Written problem 1:
Reproduce the part of the Larrabee thread starting with "This is going" and going on through "from previous passes.".
Written problem 2:
Answer these questions using the Larrabee thread:
(a) Which country does the thread name as the place where Core2 came from?
(b) What frame rate is used to work out the bin bandwidth figure?
(c) How many cache blocks per cycle can scatter/gather access, according to the thread?

Excerpt provided:
--- --- ---

Larrabee at Siggraph

It doesn't matter.
You have an extra variable to play with on consoles. Rendering the screen in tiles (not necessarily as small as the Larrabee tiles) will reduce the storage needs. How doesn't that matter?
With the binning technique in the paper, I think Crysis would need over 500MB of bin space.
Just so I can follow the math, how many parameters per vertex and how many vertices per frame are that number made up from?
 
I really hope Larrabee is awesome, but I have my doubts about a lot of what Intel does that doesn't come out of Israel (where Core2Dou was born).

The latest being Atom, which according to the new reviews, Via Nano completely trounces.

While Nano does have higher performance, it isn't anywhere near the same power envelope as Atom. Its like comparing a Phenom or Core2Quad with a Nano, the nano's performance will look ridiculous.
 
- Scatter/gather can access only one cache block per cycle, so it is variable latency based on the number of cache blocks touched.

This is going to be true for pretty much any hardware that implements scatter/gather: 4870, G100, any vector supers computers throughout the ages that don't have word width SRAM main memory.
 
Negligible? With the binning technique in the paper, I think Crysis would need over 500MB of bin space. At 30 fps, that 30 GB/s of bin BW alone. In the future games could easily need this much or more.

So you are assuming that Crysis is using >10 million polygons per frame?

500 / 12 (3 cords per vertex, 32b float each) / 3 (vertex per poly) = 13.89M polygons per frame.

I think you really should check your math or correct my assumptions here.
 
BTW..binning wise, what you really care about is the amount of vertices and triangles per pass, not per frame, as you might be clever and re-use memory from previous passes.
 
So you are assuming that Crysis is using >10 million polygons per frame?

500 / 12 (3 cords per vertex, 32b float each) / 3 (vertex per poly) = 13.89M polygons per frame.

I think you really should check your math or correct my assumptions here.

--- --- ---

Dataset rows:
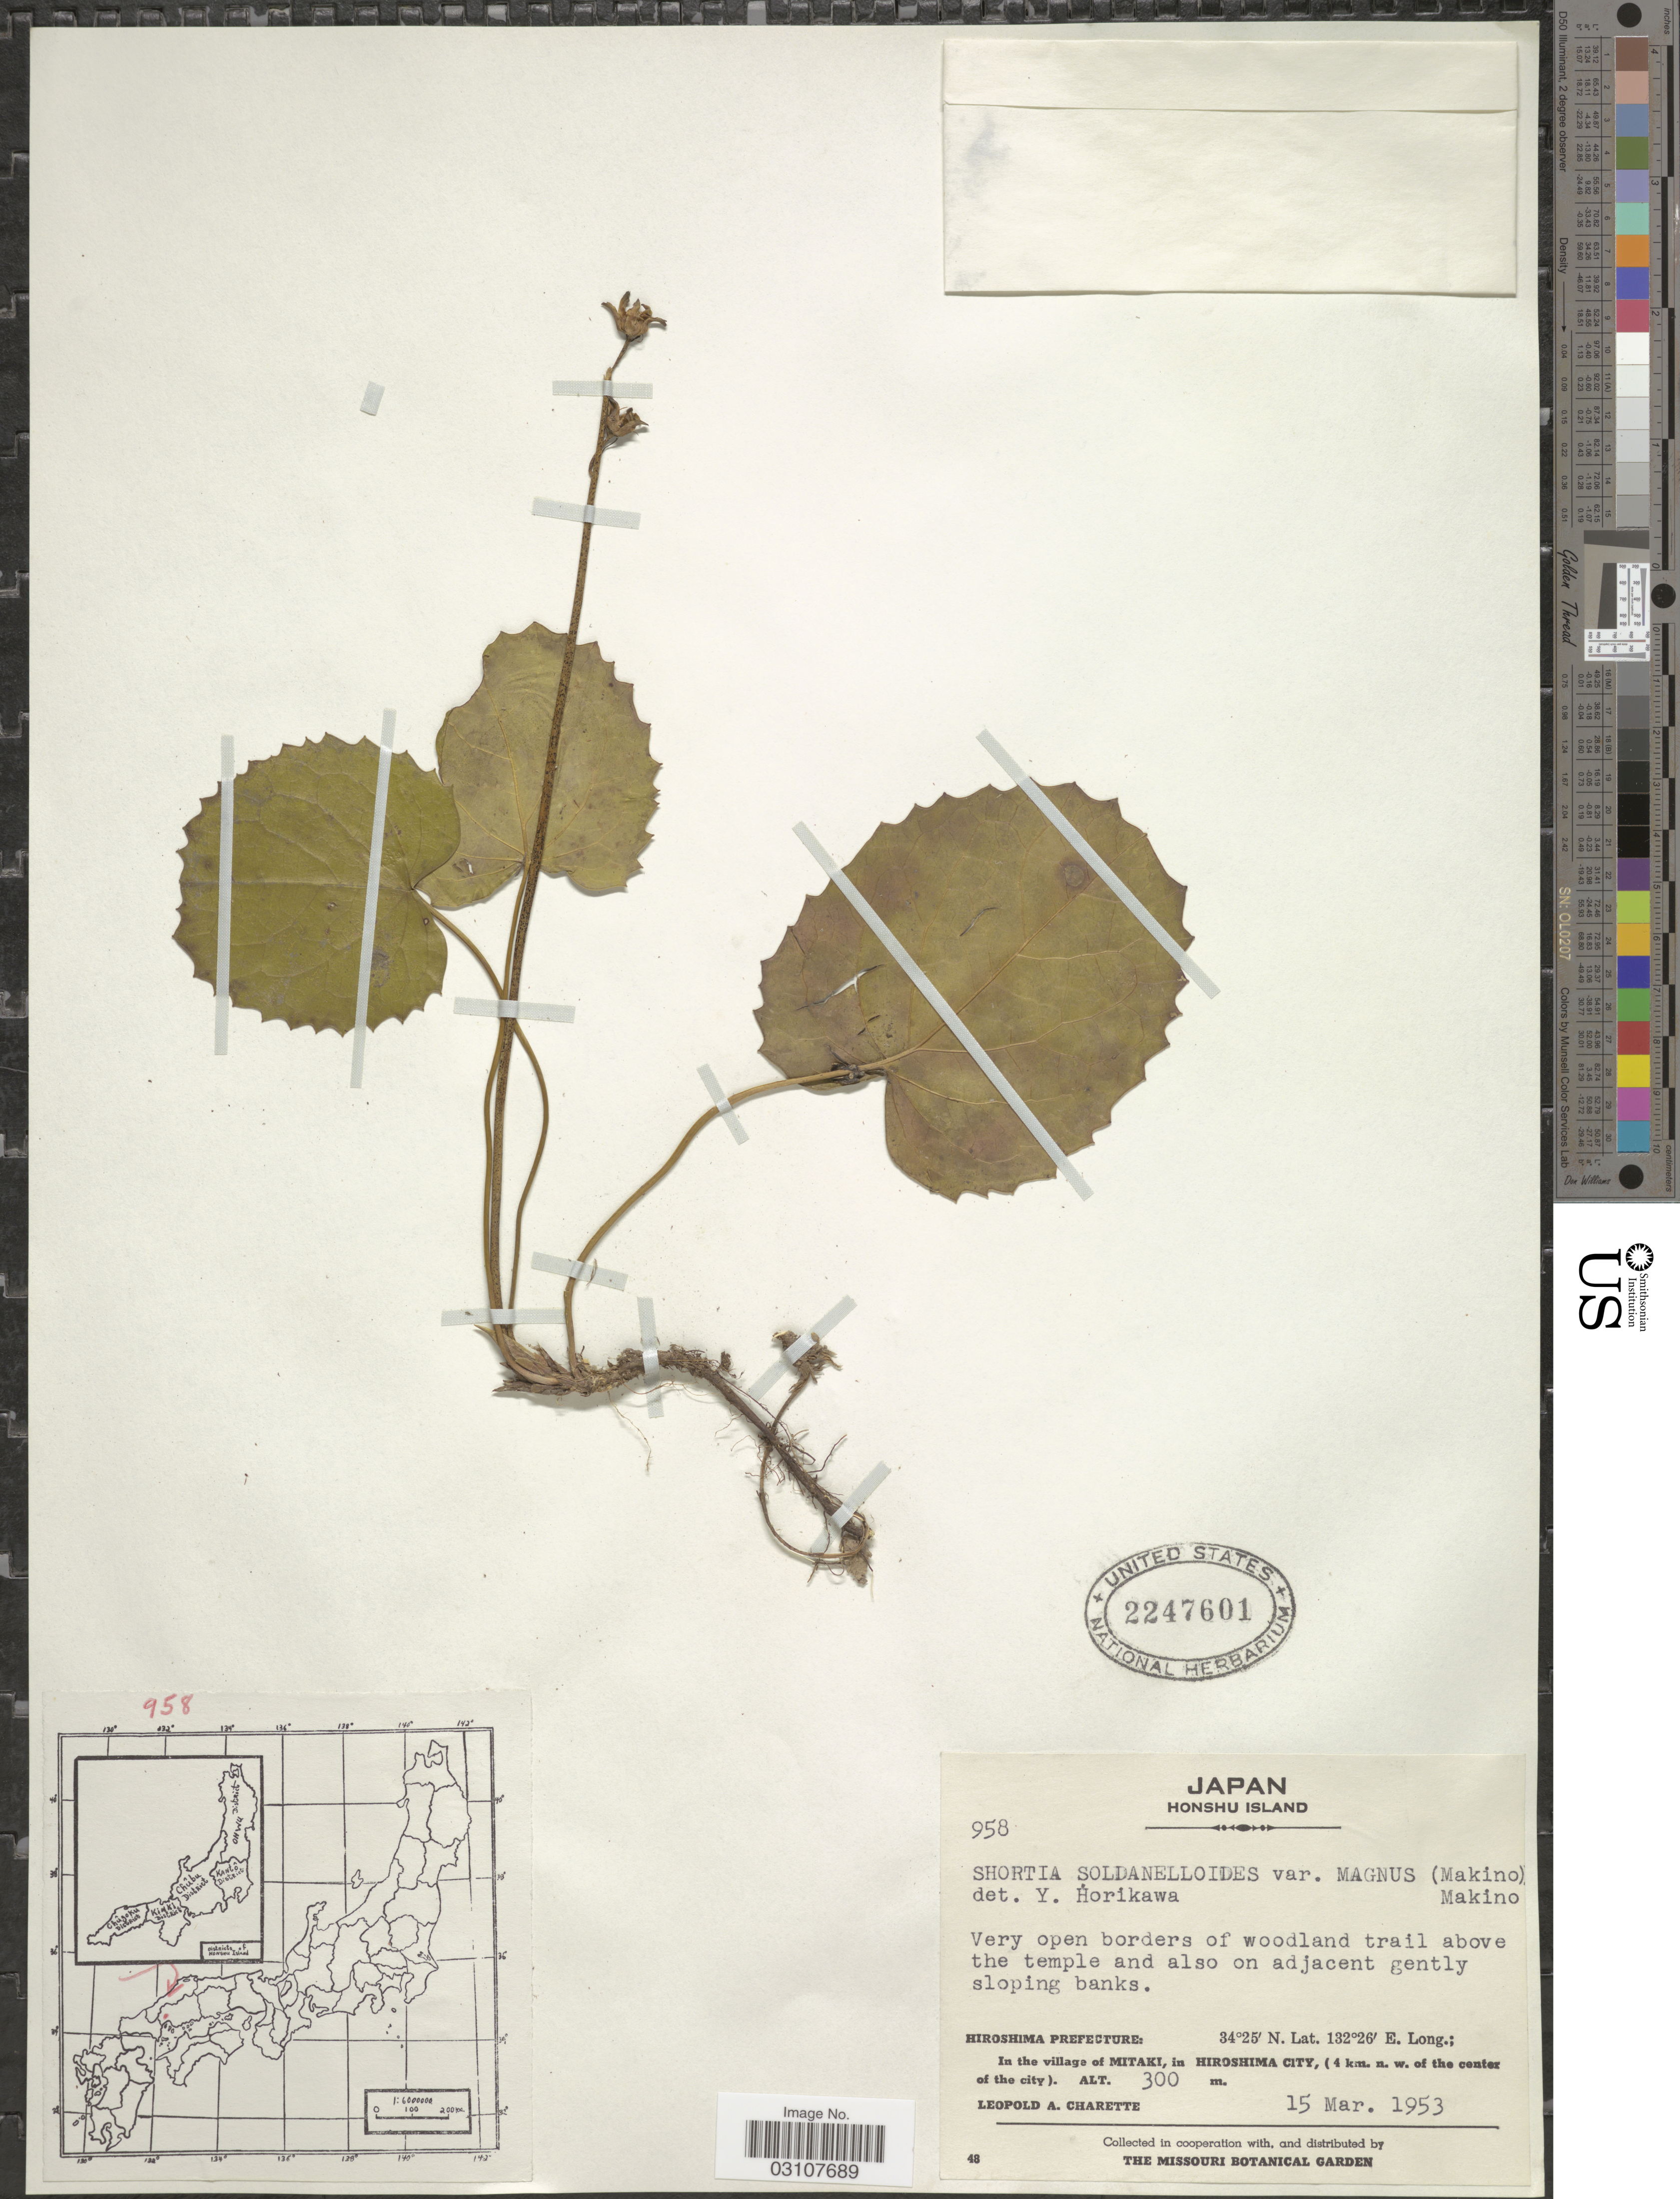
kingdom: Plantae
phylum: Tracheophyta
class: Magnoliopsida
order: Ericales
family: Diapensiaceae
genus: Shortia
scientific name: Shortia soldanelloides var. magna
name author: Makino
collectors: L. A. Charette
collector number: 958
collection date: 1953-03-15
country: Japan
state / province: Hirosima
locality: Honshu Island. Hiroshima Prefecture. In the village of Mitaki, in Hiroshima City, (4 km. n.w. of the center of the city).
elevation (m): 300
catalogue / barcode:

--- --- ---

Worked answer 1:
This is going to be true for pretty much any hardware that implements scatter/gather: 4870, G100, any vector supers computers throughout the ages that don't have word width SRAM main memory.
 
Negligible? With the binning technique in the paper, I think Crysis would need over 500MB of bin space. At 30 fps, that 30 GB/s of bin BW alone. In the future games could easily need this much or more.

So you are assuming that Crysis is using >10 million polygons per frame?

500 / 12 (3 cords per vertex, 32b float each) / 3 (vertex per poly) = 13.89M polygons per frame.

I think you really should check your math or correct my assumptions here.
 
BTW..binning wise, what you really care about is the amount of vertices and triangles per pass, not per frame, as you might be clever and re-use memory from previous passes.

Worked answer 2:
(a) Israel
(b) 30 fps
(c) Only one